I don’t understand the serial killing in “The Collection.” I mean, what’s the nutjob killer into? He wraps his head in a high-end leather luchador mask that you could totally find for sale on certain luxe shopping sites. He stuffs his victims into trunks. He rigs deadly contraptions. He snips out human tongues and puts them in jars. He arranges remains in big glass tanks that he arranges just so. He doesn’t mind the piles of bodies at the bottom of the dumbwaiter shaft. He appears to have scores and scores of victims — living, dead, and somewhere in between. Maybe he’s attracted to the young woman he’s nailed to a wall, or to the one he’s tried to turn into the Courtney Love who appears in the video for “Doll Parts.”
Who is this man with the satanic soul, art dealer’s eye, and Mexican wrestler’s headgear? And what do all these fetishes have to do with each other? And how do we explain his competence? He can devise and build a contraption that mows down an entire nightclub full of people (mass murder on the dance floor!), but he can’t grab a victim 3 feet in front of him? Why does he bother with knife fights and hand-to-hand combat? And what’s he doing while a heavily armed rescue squad inches deeper inside his booby-trapped horror house (“This hotel has been abandoned for years!”)? If he’s willing to blow the place to smithereens in the last act, why not in the first?
The director Marcus Dunstan and his co-writer, Patrick Melton, strike again. They’ve overseen the demise of the “Saw” franchise and, three years ago, were permitted to embark on their own torture series with “The Collector.” That movie took a fine “Twilight Zone” premise (an ex-con tries to a rob a house whose residents have already been slain) and smeared it with excrement.
This sequel is an improvement of sorts. The rescue squad finds the ex-con (Josh Stewart, who works very hard) and forces him to find a woman (Emma Fitzpatrick) who survived the nightclub massacre and is inside the abandoned hotel.
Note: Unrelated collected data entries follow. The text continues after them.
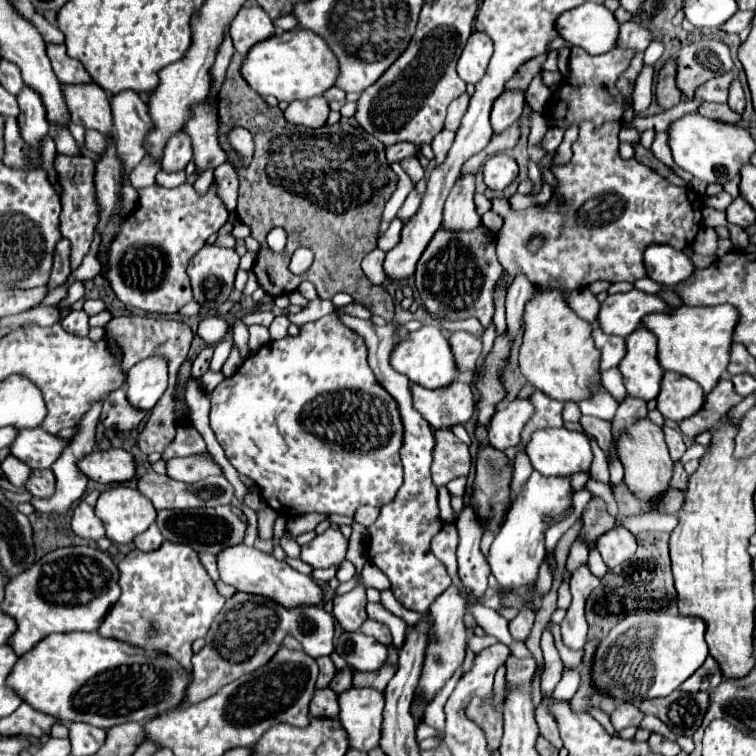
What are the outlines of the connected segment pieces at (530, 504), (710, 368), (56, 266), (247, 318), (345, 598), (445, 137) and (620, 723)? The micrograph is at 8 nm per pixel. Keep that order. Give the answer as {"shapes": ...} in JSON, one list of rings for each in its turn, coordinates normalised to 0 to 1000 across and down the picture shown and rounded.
{"shapes":[[[[705,624],[697,640],[692,643],[689,656],[676,669],[668,693],[663,696],[649,730],[644,735],[647,749],[657,770],[668,780],[684,780],[689,775],[702,775],[710,767],[713,749],[721,741],[721,701],[724,693],[718,690],[718,680],[739,683],[755,669],[755,640],[750,630],[716,630]]],[[[954,402],[940,407],[901,405],[888,415],[861,415],[856,423],[851,423],[851,431],[869,444],[872,479],[880,489],[906,495],[925,505],[933,519],[940,519],[948,511],[954,495],[962,489],[975,426],[978,415],[972,413],[972,405]]],[[[83,315],[78,323],[75,323],[75,331],[73,331],[73,347],[70,347],[70,357],[67,357],[67,368],[65,368],[65,376],[62,381],[73,381],[73,378],[81,378],[91,360],[94,360],[94,352],[91,352],[91,339],[94,339],[94,323],[89,320],[89,315]]],[[[340,410],[340,413],[329,413],[324,418],[319,418],[319,423],[332,431],[332,429],[348,429],[348,431],[356,431],[361,426],[364,415],[356,413],[356,410]]],[[[470,757],[470,765],[472,765],[472,775],[459,786],[446,786],[440,794],[440,815],[448,823],[448,828],[459,836],[475,833],[475,828],[485,817],[485,810],[483,810],[485,791],[483,791],[478,759]]],[[[583,172],[575,185],[573,185],[573,201],[575,201],[575,212],[578,212],[578,220],[583,220],[591,209],[591,198],[597,196],[597,188],[602,183],[602,175],[594,175],[594,172]]],[[[829,929],[819,931],[813,937],[813,942],[808,944],[808,958],[811,958],[813,966],[824,966],[829,960],[845,960],[848,952],[851,952],[848,939],[843,934],[837,934],[837,931],[829,931]]]]}

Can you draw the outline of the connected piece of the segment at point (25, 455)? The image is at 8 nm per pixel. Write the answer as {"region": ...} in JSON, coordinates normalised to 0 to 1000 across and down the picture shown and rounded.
{"region":[[[54,566],[25,569],[12,598],[20,606],[25,606],[28,611],[52,622],[52,619],[67,619],[67,614],[78,606],[81,595],[89,587],[91,587],[91,582],[78,582],[75,577],[67,577],[67,574],[57,571]]]}

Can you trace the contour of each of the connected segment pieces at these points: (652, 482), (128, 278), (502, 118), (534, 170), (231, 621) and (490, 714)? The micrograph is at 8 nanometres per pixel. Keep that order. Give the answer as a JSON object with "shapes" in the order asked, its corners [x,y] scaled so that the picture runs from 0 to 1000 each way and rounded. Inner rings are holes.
{"shapes":[[[[845,553],[837,563],[829,563],[813,585],[819,608],[827,619],[827,638],[829,643],[840,651],[840,656],[851,667],[861,667],[874,651],[885,646],[885,632],[890,627],[890,608],[885,603],[882,587],[880,587],[880,574],[874,563],[866,563],[858,553]]],[[[208,243],[184,251],[184,275],[171,283],[163,296],[157,312],[144,325],[144,347],[142,347],[142,370],[147,373],[149,386],[155,394],[168,402],[179,405],[189,413],[200,415],[234,415],[239,405],[255,397],[253,376],[245,362],[247,347],[271,325],[274,315],[300,294],[303,280],[292,262],[284,257],[284,246],[276,249],[271,259],[263,259],[253,243],[239,243],[229,251],[213,249]]],[[[665,122],[649,146],[649,169],[655,177],[665,175],[668,169],[679,167],[684,156],[689,153],[694,140],[694,124],[692,122]]],[[[700,209],[698,212],[698,226],[700,226],[700,235],[706,242],[706,249],[704,251],[702,258],[708,259],[713,255],[717,247],[717,239],[716,239],[716,229],[712,221],[706,218],[706,214]]],[[[321,783],[308,786],[298,796],[295,807],[284,815],[269,860],[255,865],[255,902],[247,913],[247,929],[242,934],[266,929],[290,915],[298,905],[306,905],[311,897],[351,881],[372,857],[372,849],[380,839],[393,844],[401,860],[406,860],[406,865],[414,870],[435,868],[440,862],[440,815],[427,802],[377,807],[377,802],[366,802],[366,796],[358,796],[356,791]]],[[[626,926],[623,934],[618,937],[618,947],[626,950],[644,971],[647,989],[655,995],[663,981],[665,971],[665,937],[649,937],[649,926],[644,929],[631,929]]]]}

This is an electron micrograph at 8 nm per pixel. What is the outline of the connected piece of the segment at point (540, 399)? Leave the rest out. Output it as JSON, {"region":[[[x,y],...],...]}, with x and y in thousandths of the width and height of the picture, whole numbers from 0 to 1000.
{"region":[[[708,516],[700,529],[708,540],[708,548],[694,561],[694,566],[689,571],[689,585],[684,590],[679,590],[676,595],[671,595],[671,606],[676,616],[680,614],[681,601],[694,598],[697,585],[702,582],[702,574],[708,569],[713,569],[713,566],[742,566],[745,563],[745,553],[742,553],[745,532],[734,532],[731,526],[724,526],[724,521],[718,521],[716,516]]]}

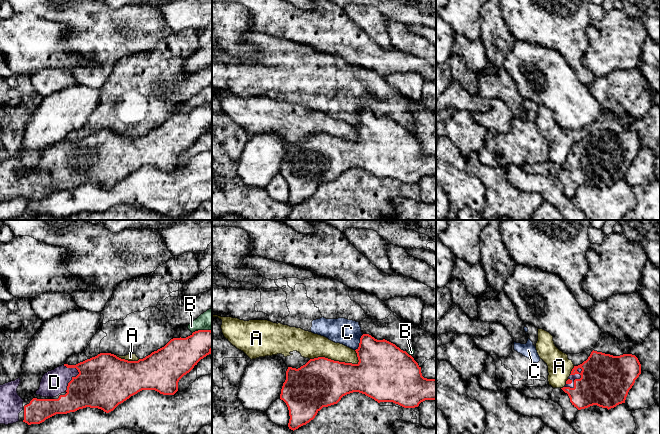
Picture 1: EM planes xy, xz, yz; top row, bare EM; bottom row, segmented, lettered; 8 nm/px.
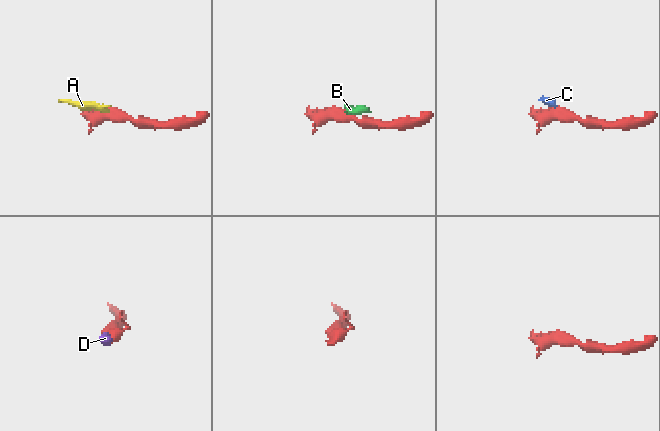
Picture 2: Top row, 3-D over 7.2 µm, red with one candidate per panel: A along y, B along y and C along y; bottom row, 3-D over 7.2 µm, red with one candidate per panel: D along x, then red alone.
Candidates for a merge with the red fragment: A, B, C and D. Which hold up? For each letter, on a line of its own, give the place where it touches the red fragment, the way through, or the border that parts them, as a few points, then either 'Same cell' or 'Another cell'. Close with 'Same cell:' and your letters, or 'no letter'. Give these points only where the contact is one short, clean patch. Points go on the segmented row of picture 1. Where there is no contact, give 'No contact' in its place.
A: Touches red at xz (335, 361). Another cell
B: Touches red at xy (201, 330). Another cell
C: Touches red at xz (360, 342). Boundary: xz (363, 334), (359, 340), (359, 346), (355, 350). Another cell
D: Touches red at yz (574, 380). Same cell
Same cell: D

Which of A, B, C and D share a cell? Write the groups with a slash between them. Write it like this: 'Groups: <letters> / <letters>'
Groups: A / B C / D

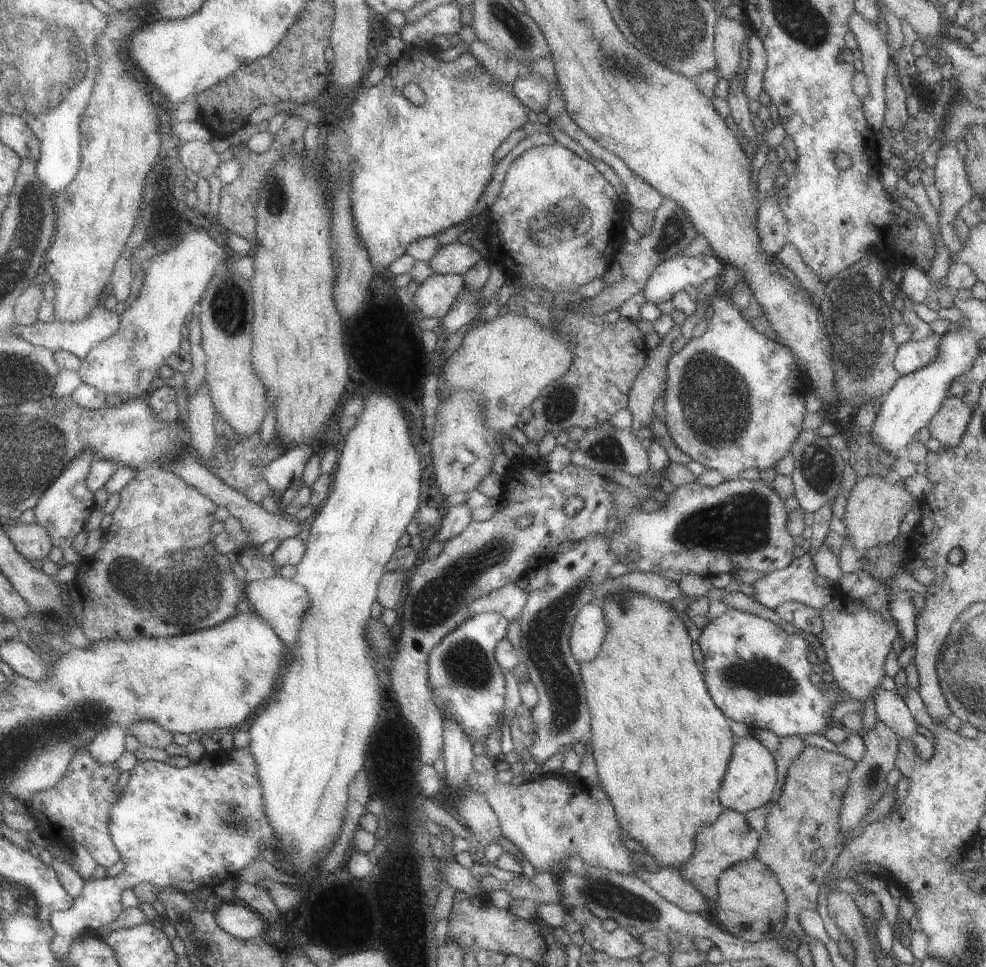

They’ve halved the gore and copped to action-movie imperatives. Dunstan has actually learned how to build tension in a horror movie, which is rare in the world of slashings, snippings, and crucifixions. And the finale is rousing in its relentless, enjoyably ridiculous way. But he and Denton have done nothing to rectify the “give me a break” factor. The movie doesn’t make five seconds of sense (the coda tries to offer an apology) and most of what they’ve done they’ve borrowed — from movies, music videos, and art installations. This boogeyman is made up of so many other maniacs and boogeymen (Michael Myers, Jason, Freddy Krueger, Buffalo Bill, Jigsaw) that, even by the loose standards of horror-movie sloppiness, he’s a mess. To that end, “The Collection” is an honest title. The movie is just a lot of other people’s greatest hits.